Warning Signs and ‘Bogus’ Claims
Taking into account all the variables at work, Zielnik offered a number of general guidelines and “cautionary notes” for those with an interest in using weathering test data for selecting or specifying coatings, “but who lack the knowledge or inclination to do in depth research.”
• Performance data based on real-time outdoor testing in a recognized benchmark climate such as south Florida or a specified location is always preferable; however, specifications requiring it risk excluding many newer coatings with proven chemistries that are still under test.
• Outdoor exposure data of less that two years may be biased by seasonality or weather abnormalities.
• Benchmark climate results, e.g., south Florida, may be useful for comparison but do not predict or guarantee performance in other climates.
• Coatings information based on UVB-313 fluorescent-condensation test data should be suspect; standards specifically advise that these should not be used for weathering tests. Specifications should not be written using UVB-313 lamps for accelerated testing.
• Data based on UVA-340 fluorescent-condensation test data should specify the specific test cycle (e.g., 4-hour light/4-hour condensation) and the duration of the test expressed in exposure units of kJ/m2 @340nm, a.k.a. “Kilojoules,” or hours.
• Use of terms such as “equivalent to X years in Florida” should be highly suspect.
• In accelerated tests, performance should be treated as a qualitative relative ranking , e.g., A>B>C, rather than a quantitative difference.
• Only compare products tested under identical conditions and at the same exposure point.
• Practical limits of most weathering-test acceleration over real-time outdoor tests are typically no greater than 10:1. Claims of “400-hour testing is equivalent to 10 years” are usually bogus.

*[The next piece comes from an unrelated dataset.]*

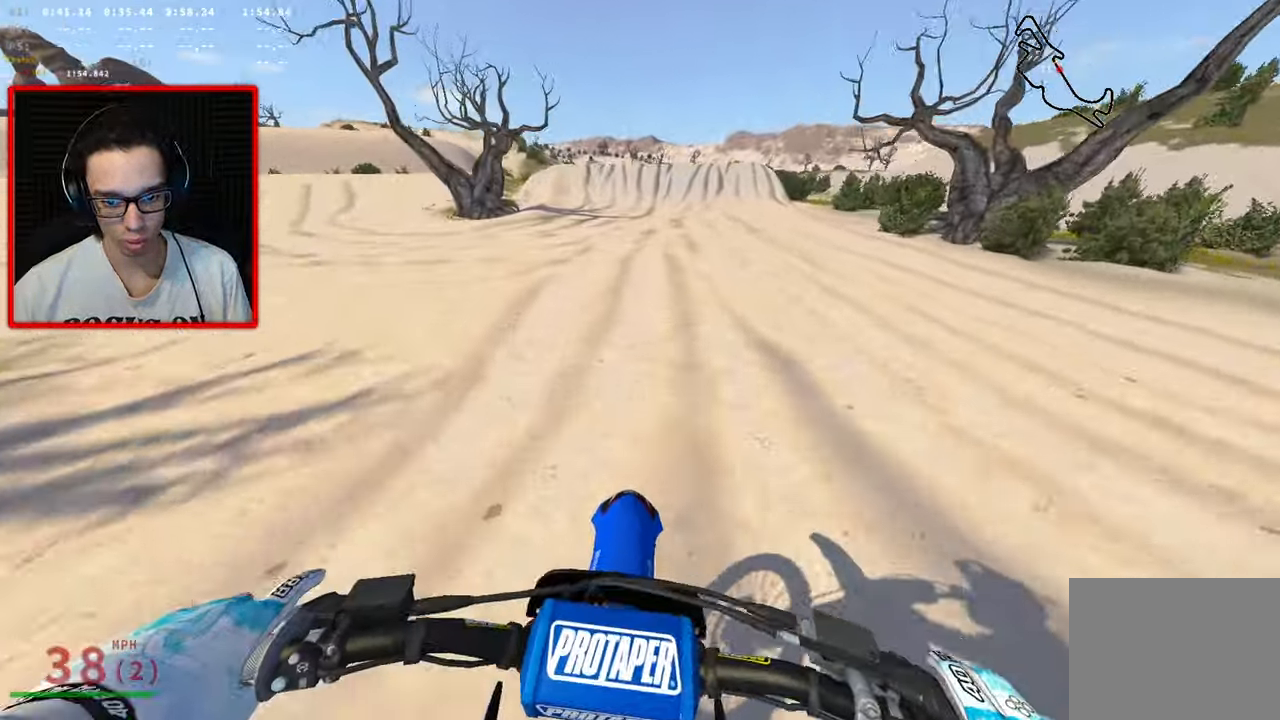
{"buttons": ["R2"], "left_stick": "up", "right_stick": "center", "events": [[250, "left_stick", "up"]]}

Summing up, Zielnik said accelerated weathering testing may be viewed as “voodoo magic, a necessary evil, or a valuable scientific tool, depending on perspective,” and all three positions can be justified. If used correctly by knowledgeable individuals, such testing can provide data and insight into coatings performance that would be “otherwise difficult or impossible to obtain,” while on the other hand it can result in “unjustified” findings.
And then there’s the chance it can be misused for commercial gain.

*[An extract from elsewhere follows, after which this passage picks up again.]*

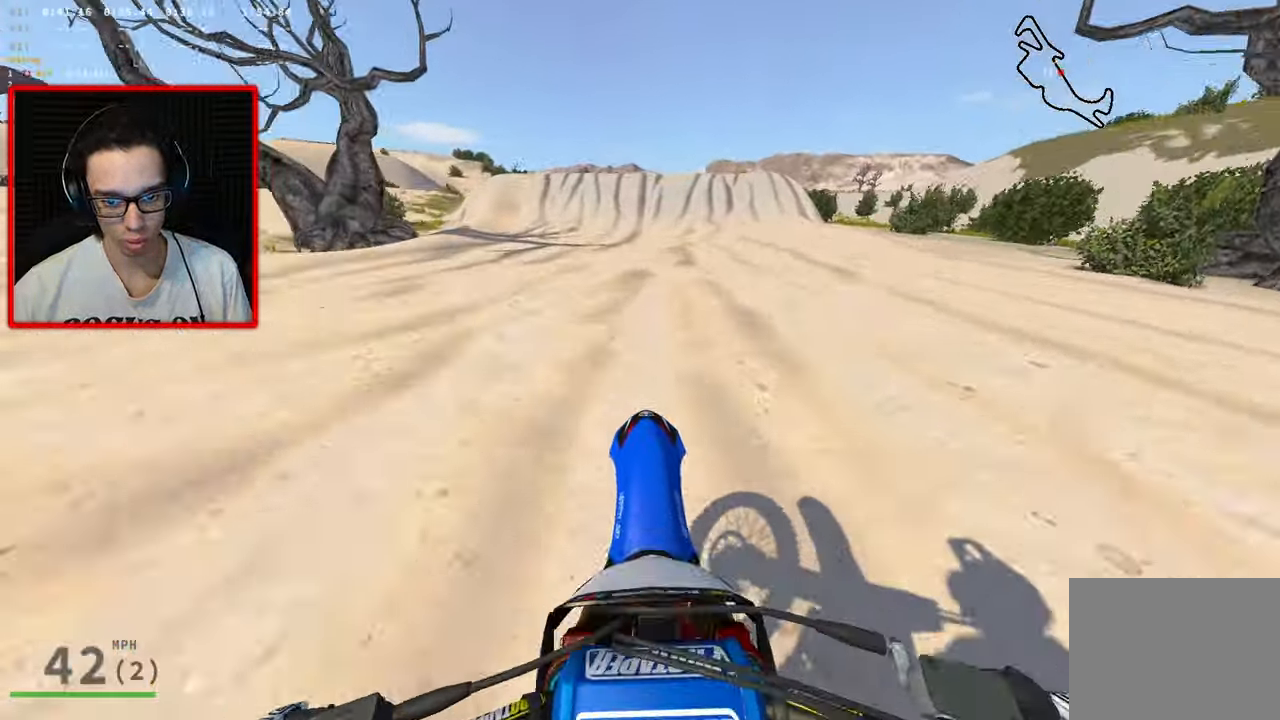
{"buttons": [], "left_stick": "center", "right_stick": "center", "events": [[333, "R2", "up"], [383, "left_stick", "center"]]}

“However, given the accelerating pace of business today, it is unlikely that it can be ignored,” he said. “So when confronted with suspect weathering test data or claims, arm yourself with knowledge by seeking guidance from reputable coatings and equipment manufacturers and industry experts.”
I don’t know about anyone else, but I found Allen’s discussion of Fresnel mirrors, UV lamps and other high-tech weathering devices highly illuminating. You might say he brought us “up to speed” on accelerated weathering methods.
Lame wordplay aside, we look forward to seeing a more comprehensive discussion of the subject by Allen in Durability + Design.